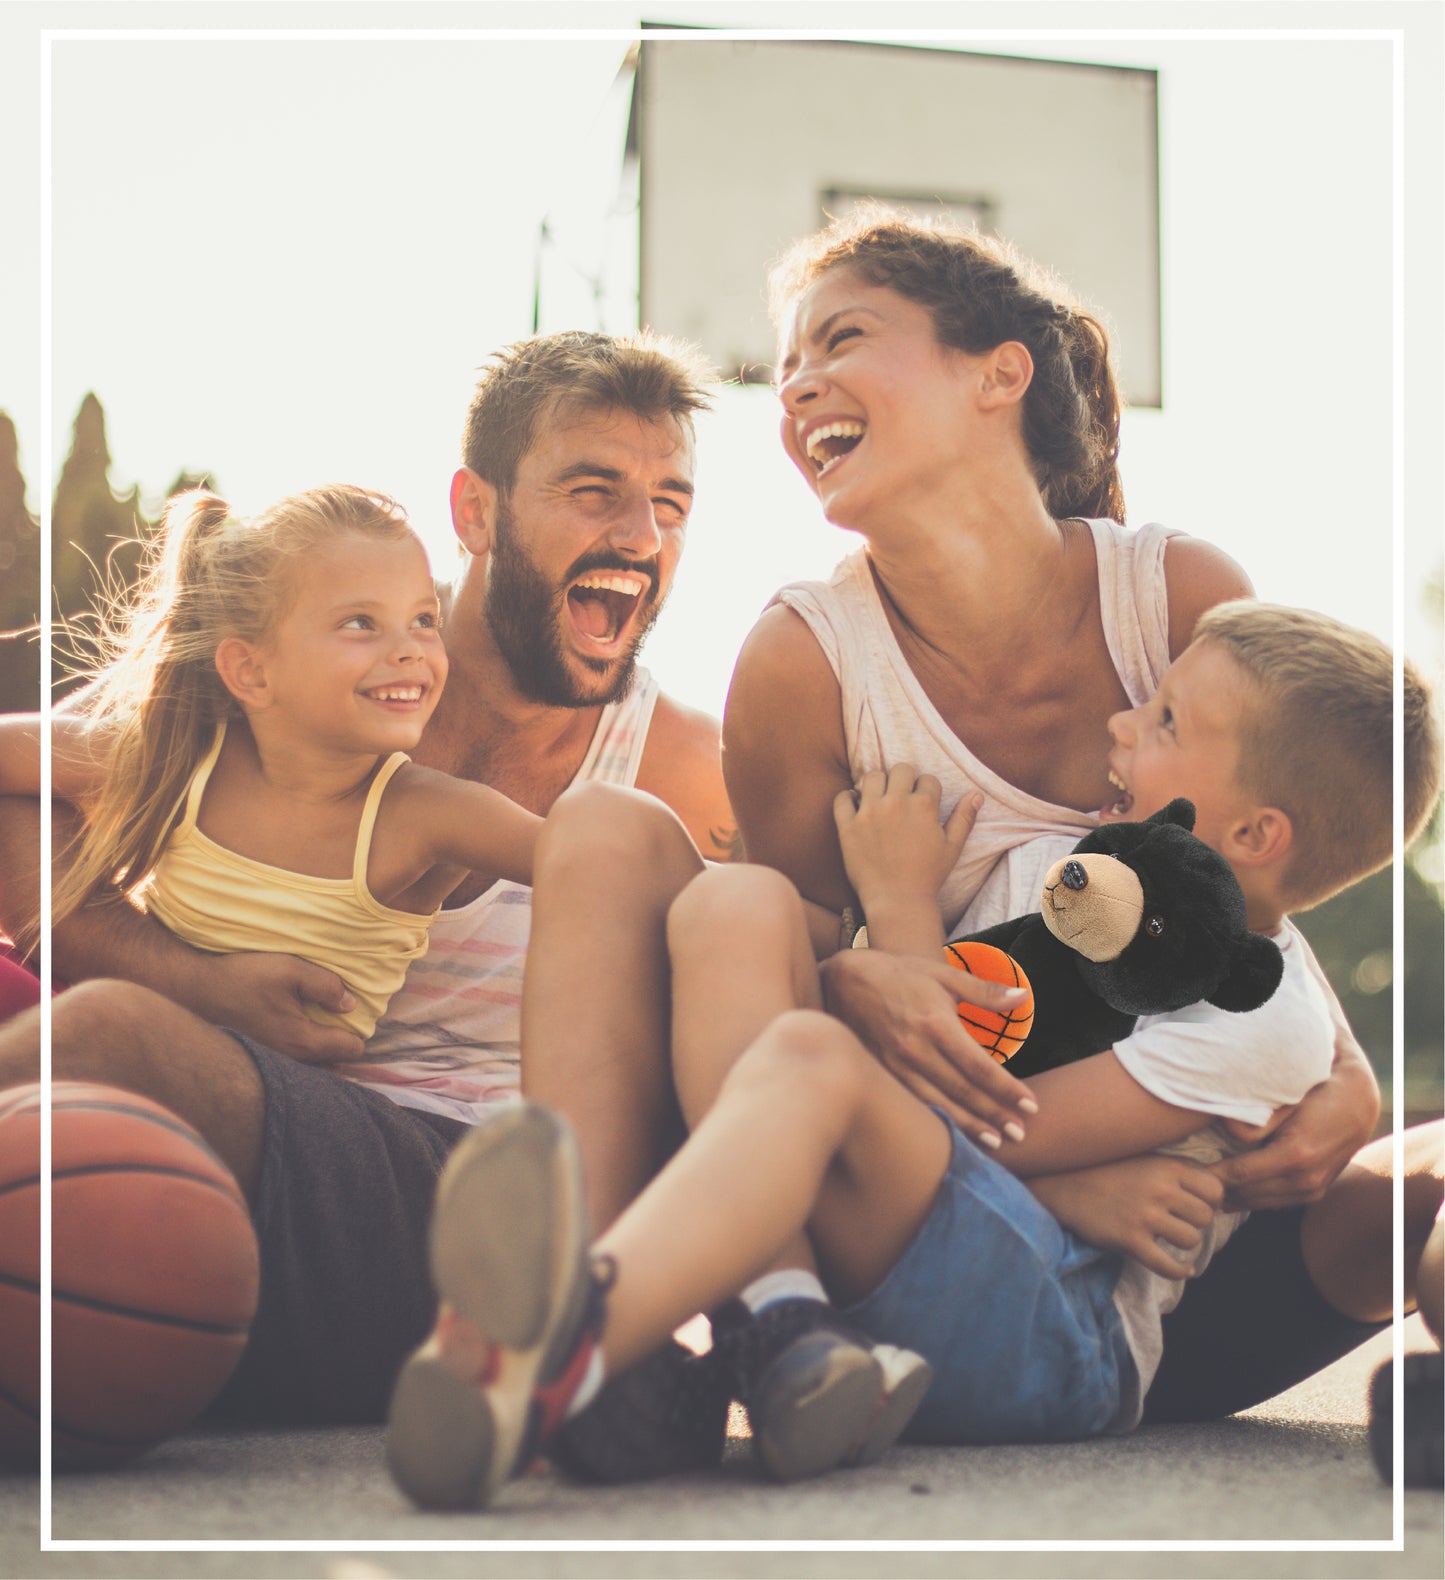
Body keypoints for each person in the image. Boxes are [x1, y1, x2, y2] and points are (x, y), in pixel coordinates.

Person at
---
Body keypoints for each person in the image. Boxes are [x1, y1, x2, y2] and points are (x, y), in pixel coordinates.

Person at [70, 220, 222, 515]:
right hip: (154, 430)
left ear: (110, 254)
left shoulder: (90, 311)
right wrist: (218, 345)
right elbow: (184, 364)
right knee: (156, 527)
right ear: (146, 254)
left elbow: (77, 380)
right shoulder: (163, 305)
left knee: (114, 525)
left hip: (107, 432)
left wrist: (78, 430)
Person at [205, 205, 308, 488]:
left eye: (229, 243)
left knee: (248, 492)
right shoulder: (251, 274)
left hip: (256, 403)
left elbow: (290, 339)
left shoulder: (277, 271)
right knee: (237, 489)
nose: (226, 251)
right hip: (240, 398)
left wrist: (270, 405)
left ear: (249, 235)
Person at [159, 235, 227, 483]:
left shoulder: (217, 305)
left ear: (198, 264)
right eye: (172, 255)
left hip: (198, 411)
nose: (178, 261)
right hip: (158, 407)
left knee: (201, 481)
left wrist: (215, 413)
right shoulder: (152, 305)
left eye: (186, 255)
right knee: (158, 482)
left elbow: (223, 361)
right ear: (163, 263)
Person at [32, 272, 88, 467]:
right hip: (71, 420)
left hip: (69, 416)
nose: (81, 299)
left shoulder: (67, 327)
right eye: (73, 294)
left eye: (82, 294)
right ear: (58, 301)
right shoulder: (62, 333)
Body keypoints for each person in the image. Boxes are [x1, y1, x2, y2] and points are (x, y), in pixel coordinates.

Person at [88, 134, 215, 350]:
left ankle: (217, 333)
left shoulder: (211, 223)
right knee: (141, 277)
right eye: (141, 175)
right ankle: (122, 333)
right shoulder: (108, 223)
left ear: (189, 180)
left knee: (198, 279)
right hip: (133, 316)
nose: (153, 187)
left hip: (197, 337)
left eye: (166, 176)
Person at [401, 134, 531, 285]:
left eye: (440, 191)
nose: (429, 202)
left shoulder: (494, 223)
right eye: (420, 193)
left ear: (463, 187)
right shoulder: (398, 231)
---
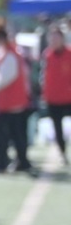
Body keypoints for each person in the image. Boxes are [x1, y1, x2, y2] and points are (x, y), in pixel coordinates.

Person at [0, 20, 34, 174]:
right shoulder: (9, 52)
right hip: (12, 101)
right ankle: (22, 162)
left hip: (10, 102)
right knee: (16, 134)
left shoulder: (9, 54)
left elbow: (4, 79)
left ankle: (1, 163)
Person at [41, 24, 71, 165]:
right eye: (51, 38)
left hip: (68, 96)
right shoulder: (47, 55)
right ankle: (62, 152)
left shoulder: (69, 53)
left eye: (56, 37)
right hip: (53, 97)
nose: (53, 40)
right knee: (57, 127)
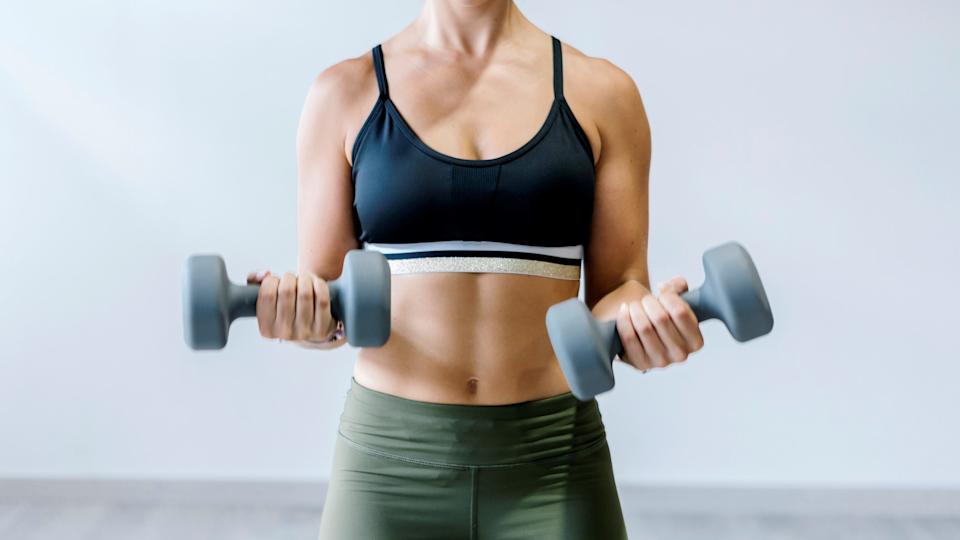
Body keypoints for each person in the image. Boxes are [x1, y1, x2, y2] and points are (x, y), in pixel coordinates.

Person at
---
▶ **EXERCISE PROMPT**
Filter the records above and copy every line that contains the word "knee".

▶ **TASK ANSWER**
right knee: (156, 527)
left knee: (114, 525)
left knee: (248, 492)
right knee: (237, 489)
left knee: (201, 481)
right knee: (158, 482)
right knee: (141, 277)
left knee: (198, 279)
right knee: (16, 134)
right knee: (57, 127)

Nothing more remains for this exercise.